In 1880 Kaiser Wilhelm I commissioned watchmaker Girard-Perregaux to produce a wristwatch for his German Naval officers.
Two thousand watches were manufactured with its characteristic protective grille. This is probably the first large series of wristwatches ever made. But the product did not become popular with the general male public and was discontinued.
Soon after this wristwatches showed up with British soldiers fighting in the Burma and Boer Wars in the late 19th century. Called “wristlets,” these leather straps had a cup to hold their pocket watch. By the 1890s, a few companies started manufacturing leather wristlets for soldiers and even made improvements to them, like adding a compass on the strap for navigation. They were often marketed as “Campaign” or “Service” watches. Soon watchmakers took note of the subtle shift in social conventions. One vendor in England advertised that the “wristlet watch” had been used at the legendary Battle of Omdurman in Sudan in 1898 and again during the Boer War, pointing out that “desert-experience is the severest test a watch can have.” The implicit message was a notable one in a period of more precise time: A wristwatch’s reliability, rather than its aesthetics, was what mattered most.
Then in 1906 pioneer aviator Alberto Santos-Dumont complained to his friend Louis Cartier about the difficulty of checking his pocket watch while flying. He needed to keep his hands on the plane’s controls, but instead kept having to fumble for the pocket watch. Louis Cartier made a wristwatch for his friend affixed by a comfortable leather strap and secured with a small buckle. Santos-Dumont who wore it every time he flew. Alberto was a celebrity throughout Europe, and with his flamboyant personality, his Cartier watch became equally famous.
All these trends cascaded to warfare as World War I soldiers and aviators strapped on wristwatches en masse. The development conjured scenes like the one described by the English war correspondent Philip Gibbs in Belgium:
The watch hands [on the officers’ wrists] pointed to the second which had been given for the assault to begin, and instantly, to the tick, the guns lifted and made a curtain of fire round the Chateau of Hooge, beyond the Menin road, six hundred yards away. “Time!” The company officers blew their whistles, and there was a sudden clatter from trench-spades slung to rifle-barrels, and from men girdled with hand-grenades, as the advancing companies deployed and made their first rush forward.
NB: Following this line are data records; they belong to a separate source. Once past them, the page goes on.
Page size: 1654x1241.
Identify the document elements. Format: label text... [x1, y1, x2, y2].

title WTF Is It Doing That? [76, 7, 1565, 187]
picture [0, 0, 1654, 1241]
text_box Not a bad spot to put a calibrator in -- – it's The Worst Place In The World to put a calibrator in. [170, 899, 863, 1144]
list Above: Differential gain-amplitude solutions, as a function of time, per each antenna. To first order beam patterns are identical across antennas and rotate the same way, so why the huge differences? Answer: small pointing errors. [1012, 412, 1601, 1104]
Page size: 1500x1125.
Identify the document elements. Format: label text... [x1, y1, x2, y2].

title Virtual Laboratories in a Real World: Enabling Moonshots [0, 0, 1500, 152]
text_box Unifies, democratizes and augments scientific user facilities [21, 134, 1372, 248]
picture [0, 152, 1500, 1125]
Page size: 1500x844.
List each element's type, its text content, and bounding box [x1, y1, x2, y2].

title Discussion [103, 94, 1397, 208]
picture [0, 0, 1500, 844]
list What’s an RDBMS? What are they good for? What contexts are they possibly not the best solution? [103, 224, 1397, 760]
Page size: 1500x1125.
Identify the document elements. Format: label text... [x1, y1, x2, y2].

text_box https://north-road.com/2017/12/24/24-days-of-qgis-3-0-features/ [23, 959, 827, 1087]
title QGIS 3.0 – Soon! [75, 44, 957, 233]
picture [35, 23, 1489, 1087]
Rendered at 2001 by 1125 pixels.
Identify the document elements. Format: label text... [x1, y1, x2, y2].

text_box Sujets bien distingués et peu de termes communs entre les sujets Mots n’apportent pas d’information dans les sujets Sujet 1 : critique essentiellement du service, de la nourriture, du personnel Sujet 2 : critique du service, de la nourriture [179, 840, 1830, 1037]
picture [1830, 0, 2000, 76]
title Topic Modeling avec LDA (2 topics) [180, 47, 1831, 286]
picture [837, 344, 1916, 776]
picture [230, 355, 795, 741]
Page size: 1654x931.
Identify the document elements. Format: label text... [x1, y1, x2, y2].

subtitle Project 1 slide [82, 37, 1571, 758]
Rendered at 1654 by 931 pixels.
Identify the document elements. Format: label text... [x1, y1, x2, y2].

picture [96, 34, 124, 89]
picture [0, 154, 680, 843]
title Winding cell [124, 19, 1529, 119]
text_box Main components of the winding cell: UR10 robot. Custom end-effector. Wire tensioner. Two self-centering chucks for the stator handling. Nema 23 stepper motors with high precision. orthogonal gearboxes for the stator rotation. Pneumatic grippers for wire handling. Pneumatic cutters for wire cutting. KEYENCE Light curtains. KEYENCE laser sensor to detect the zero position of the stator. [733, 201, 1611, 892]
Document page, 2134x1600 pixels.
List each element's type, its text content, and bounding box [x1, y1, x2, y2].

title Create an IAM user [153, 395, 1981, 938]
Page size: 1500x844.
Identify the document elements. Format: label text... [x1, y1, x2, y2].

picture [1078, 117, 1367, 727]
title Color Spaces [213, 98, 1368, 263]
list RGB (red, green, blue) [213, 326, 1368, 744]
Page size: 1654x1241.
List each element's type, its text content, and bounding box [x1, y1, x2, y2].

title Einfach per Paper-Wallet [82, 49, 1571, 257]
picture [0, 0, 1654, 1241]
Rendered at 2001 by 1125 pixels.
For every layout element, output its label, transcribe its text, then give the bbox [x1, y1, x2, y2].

By the end of the war, watch manufacturers were designing wristwatches “for men with the promise that this watch could make a man more soldier like, more martial, more masculine,” Alexis McCrossen, a history professor at Southern Methodist University said. “And they don’t just have some random soldiers out in Africa, they now have the most modern of all heroes of World War I—the aviator—[wearing wristwatches]. … By the 1920s, you have aviation, you have automobiles. The pocket watch was really intimately associated with the railroad. And so it seems very antiquated, it’s like something your dad wore. A modern man’s going to wear a wristwatch.” By the Great Depression, wristwatch production had eclipsed pocket-watch production; by World War II, the pocket watch was obsolete. The Great War, as one U.S. paper put it in 1919, had “made the world safe for men who wear wrist-watches.”
In recent times there have been those who believed the watch had finally met its demise in the smartphone, and would fade away with other male fashions such as monocles and sock garters. And yet the popularity of the wristwatch persists. To understand why, we need to understand the history of this timepiece, how its past continues to inform its present.